In Nevada I used to see the children play at silver-mining. Of course, the great thing was an accident in a mine, and there were two "star" parts; that of the man who fell down the mimic shaft, and that of the daring hero who was lowered into the depths to bring him up. I knew one small chap who always insisted on playing BOTH of these parts—and he carried his point. He would tumble into the shaft and die, and then come to the surface and go back after his own remains.
It is the smartest boy that gets the hero part everywhere; he is head guide in Switzerland, head miner in Nevada, head bull-fighter in Spain, etc.; but I knew a preacher's son, seven years old, who once selected a part for himself compared to which those just mentioned are tame and unimpressive. Jimmy's father stopped him from driving imaginary horse-cars one Sunday—stopped him from playing captain of an imaginary steamboat next Sunday—stopped him from leading an imaginary army to battle the following Sunday—and so on. Finally the little fellow said:
"I've tried everything, and they won't any of them do. What CAN I play?"
"I hardly know, Jimmy; but you MUST play only things that are suitable to the Sabbath-day."
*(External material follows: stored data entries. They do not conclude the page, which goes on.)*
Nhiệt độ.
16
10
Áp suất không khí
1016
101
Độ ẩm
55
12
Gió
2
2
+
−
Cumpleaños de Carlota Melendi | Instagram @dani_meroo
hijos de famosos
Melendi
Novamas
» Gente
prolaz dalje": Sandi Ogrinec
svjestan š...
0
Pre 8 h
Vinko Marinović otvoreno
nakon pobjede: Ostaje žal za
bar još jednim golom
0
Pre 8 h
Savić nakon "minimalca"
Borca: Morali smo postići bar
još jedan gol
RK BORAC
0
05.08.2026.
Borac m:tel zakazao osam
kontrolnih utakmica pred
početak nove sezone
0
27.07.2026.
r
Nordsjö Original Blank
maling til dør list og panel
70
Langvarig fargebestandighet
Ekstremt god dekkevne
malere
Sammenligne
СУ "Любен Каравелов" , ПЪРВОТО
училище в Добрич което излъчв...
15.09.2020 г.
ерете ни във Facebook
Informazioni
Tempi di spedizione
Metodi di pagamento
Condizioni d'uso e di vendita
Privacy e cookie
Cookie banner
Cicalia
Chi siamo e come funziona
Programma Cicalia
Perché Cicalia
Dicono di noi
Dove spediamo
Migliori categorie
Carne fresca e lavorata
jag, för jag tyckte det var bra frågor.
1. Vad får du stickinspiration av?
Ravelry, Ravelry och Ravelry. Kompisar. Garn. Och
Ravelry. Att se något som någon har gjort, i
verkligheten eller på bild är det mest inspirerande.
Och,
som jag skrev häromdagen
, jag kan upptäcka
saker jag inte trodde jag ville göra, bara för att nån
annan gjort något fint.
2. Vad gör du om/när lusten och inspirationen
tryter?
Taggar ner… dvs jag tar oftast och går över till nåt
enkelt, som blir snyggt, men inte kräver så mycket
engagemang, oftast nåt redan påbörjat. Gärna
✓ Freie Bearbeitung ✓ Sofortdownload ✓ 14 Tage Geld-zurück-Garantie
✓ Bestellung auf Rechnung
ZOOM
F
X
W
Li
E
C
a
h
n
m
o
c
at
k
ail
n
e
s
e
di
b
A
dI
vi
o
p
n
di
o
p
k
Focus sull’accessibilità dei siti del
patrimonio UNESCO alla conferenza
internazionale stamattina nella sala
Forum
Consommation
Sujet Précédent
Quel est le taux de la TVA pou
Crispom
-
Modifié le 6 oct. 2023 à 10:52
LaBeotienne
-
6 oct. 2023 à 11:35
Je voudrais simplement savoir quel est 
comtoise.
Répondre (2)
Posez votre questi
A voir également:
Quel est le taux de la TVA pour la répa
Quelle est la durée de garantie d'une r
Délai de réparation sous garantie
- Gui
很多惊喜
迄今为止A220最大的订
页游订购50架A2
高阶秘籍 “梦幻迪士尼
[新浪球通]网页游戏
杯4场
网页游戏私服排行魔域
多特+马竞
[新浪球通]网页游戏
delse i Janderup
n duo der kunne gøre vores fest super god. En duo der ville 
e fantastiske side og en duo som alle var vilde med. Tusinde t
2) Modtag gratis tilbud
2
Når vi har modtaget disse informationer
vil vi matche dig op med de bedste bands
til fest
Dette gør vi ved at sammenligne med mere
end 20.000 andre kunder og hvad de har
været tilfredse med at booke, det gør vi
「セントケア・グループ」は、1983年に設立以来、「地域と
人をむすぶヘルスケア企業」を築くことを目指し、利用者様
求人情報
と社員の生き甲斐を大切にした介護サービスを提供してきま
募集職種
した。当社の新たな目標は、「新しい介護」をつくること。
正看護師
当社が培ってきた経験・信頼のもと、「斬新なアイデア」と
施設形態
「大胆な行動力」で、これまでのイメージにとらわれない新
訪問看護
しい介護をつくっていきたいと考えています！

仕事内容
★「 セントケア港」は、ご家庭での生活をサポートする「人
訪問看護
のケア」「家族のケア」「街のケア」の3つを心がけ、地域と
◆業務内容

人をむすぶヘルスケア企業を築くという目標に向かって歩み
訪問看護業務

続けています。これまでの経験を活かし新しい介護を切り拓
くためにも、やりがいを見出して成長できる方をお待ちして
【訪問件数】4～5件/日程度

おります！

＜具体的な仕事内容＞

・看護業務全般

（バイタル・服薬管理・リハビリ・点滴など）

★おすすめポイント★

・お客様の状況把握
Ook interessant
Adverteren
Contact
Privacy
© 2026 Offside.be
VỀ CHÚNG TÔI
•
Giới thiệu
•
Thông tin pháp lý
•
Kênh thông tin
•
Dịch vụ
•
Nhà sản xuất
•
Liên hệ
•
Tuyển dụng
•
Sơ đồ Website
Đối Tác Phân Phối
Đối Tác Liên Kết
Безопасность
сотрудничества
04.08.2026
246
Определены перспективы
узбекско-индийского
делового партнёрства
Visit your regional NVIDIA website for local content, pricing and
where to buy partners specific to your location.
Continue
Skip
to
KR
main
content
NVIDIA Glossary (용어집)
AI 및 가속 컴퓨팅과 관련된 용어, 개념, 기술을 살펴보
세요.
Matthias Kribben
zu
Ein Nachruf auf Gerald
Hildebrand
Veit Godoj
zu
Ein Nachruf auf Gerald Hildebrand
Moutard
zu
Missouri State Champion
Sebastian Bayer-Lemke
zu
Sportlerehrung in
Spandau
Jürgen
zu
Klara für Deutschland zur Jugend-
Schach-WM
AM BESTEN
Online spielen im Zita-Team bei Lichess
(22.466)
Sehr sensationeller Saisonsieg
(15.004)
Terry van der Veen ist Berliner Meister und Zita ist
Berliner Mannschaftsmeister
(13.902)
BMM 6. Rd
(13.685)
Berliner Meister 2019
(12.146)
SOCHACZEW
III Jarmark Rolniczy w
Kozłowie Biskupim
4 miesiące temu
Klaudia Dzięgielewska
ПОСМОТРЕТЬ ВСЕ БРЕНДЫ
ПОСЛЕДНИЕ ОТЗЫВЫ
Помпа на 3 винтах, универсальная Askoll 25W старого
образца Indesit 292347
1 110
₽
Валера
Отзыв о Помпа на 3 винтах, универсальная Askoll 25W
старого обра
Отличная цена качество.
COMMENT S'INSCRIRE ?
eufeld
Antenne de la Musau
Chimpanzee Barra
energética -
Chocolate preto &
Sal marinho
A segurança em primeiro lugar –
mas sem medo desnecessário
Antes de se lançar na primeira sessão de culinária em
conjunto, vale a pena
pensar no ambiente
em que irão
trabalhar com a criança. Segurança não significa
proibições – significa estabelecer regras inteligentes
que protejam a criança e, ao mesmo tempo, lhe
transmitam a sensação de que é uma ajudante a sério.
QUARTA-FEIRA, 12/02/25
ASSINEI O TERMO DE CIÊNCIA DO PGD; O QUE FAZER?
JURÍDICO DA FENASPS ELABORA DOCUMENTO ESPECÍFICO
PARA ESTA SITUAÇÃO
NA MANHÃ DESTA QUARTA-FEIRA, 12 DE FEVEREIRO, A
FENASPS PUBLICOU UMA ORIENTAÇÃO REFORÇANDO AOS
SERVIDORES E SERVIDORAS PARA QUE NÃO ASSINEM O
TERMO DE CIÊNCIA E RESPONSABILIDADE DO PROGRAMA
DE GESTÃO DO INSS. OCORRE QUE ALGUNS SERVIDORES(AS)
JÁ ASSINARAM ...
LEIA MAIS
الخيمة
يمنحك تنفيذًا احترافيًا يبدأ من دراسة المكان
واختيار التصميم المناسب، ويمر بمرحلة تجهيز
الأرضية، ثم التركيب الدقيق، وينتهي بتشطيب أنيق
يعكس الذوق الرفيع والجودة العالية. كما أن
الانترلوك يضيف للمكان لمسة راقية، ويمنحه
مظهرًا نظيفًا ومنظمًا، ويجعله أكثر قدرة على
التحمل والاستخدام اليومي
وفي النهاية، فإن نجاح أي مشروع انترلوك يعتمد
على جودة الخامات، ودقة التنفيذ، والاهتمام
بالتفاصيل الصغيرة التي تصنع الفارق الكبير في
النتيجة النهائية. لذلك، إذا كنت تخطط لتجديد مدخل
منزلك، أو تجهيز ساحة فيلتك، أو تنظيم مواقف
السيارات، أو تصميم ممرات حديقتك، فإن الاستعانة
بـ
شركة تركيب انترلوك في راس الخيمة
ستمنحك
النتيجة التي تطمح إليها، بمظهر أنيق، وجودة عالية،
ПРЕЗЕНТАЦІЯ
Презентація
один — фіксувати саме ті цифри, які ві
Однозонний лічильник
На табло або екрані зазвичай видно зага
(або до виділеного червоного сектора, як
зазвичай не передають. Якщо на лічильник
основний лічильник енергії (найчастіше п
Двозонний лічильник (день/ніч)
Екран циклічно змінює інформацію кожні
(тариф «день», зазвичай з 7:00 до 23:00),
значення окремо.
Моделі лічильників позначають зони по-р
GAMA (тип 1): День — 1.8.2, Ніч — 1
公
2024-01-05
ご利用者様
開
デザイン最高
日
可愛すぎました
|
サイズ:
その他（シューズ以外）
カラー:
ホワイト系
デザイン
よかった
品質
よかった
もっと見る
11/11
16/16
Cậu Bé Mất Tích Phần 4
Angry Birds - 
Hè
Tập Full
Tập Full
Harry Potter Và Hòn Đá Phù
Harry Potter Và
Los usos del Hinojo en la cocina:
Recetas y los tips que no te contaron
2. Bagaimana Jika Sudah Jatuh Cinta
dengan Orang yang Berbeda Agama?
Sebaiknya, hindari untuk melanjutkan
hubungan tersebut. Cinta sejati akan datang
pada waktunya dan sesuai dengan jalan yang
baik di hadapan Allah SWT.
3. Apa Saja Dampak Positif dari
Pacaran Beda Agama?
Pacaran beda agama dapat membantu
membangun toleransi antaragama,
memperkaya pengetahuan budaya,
Next Sunday the preacher stepped softly to a back-room door to see if the children were rightly employed. He peeped in. A chair occupied the middle of the room, and on the back of it hung Jimmy's cap; one of his little sisters took the cap down, nibbled at it, then passed it to another small sister and said, "Eat of this fruit, for it is good." The Reverend took in the situation—alas, they were playing the Expulsion from Eden! Yet he found one little crumb of comfort. He said to himself, "For once Jimmy has yielded the chief role—I have been wronging him, I did not believe there was so much modesty in him; I should have expected him to be either Adam or Eve." This crumb of comfort lasted but a very little while; he glanced around and discovered Jimmy standing in an imposing attitude in a corner, with a dark and deadly frown on his face. What that meant was very plain—HE WAS IMPERSONATING THE DEITY! Think of the guileless sublimity of that idea.
We reached Vispach at 8 P.M., only about seven hours out from St. Nicholas. So we must have made fully a mile and a half an hour, and it was all downhill, too, and very muddy at that. We stayed all night at the Hotel de Soleil; I remember it because the landlady, the portier, the waitress, and the chambermaid were not separate persons, but were all contained in one neat and chipper suit of spotless muslin, and she was the prettiest young creature I saw in all that region. She was the landlord's daughter. And I remember that the only native match to her I saw in all Europe was the young daughter of the landlord of a village inn in the Black Forest. Why don't more people in Europe marry and keep hotel?